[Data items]
▼

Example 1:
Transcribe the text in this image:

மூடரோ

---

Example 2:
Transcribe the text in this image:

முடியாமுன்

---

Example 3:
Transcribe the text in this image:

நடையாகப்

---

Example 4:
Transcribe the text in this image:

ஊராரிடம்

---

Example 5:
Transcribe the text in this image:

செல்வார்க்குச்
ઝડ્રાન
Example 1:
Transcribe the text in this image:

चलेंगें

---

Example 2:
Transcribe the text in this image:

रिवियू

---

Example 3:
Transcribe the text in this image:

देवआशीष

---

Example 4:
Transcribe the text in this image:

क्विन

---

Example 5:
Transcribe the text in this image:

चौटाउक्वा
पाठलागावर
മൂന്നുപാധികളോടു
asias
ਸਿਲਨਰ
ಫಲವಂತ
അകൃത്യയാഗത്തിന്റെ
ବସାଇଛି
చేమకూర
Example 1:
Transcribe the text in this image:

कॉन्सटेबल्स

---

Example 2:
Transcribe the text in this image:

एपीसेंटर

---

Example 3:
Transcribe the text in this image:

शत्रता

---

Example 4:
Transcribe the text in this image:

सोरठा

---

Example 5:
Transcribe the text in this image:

▲

• [EXERCISE DETAILS] Every line of the data should be copied exactly.

• [EXERCISE RESULT]
Example 1:
Transcribe the text in this image:

மூடரோ

---

Example 2:
Transcribe the text in this image:

முடியாமுன்

---

Example 3:
Transcribe the text in this image:

நடையாகப்

---

Example 4:
Transcribe the text in this image:

ஊராரிடம்

---

Example 5:
Transcribe the text in this image:

செல்வார்க்குச்
ઝડ્રાન
Example 1:
Transcribe the text in this image:

चलेंगें

---

Example 2:
Transcribe the text in this image:

रिवियू

---

Example 3:
Transcribe the text in this image:

देवआशीष

---

Example 4:
Transcribe the text in this image:

क्विन

---

Example 5:
Transcribe the text in this image:

चौटाउक्वा
पाठलागावर
മൂന്നുപാധികളോടു
asias
ਸਿਲਨਰ
ಫಲವಂತ
അകൃത്യയാഗത്തിന്റെ
ବସାଇଛି
చేమకూర
Example 1:
Transcribe the text in this image:

कॉन्सटेबल्स

---

Example 2:
Transcribe the text in this image:

एपीसेंटर

---

Example 3:
Transcribe the text in this image:

शत्रता

---

Example 4:
Transcribe the text in this image:

सोरठा

---

Example 5:
Transcribe the text in this image:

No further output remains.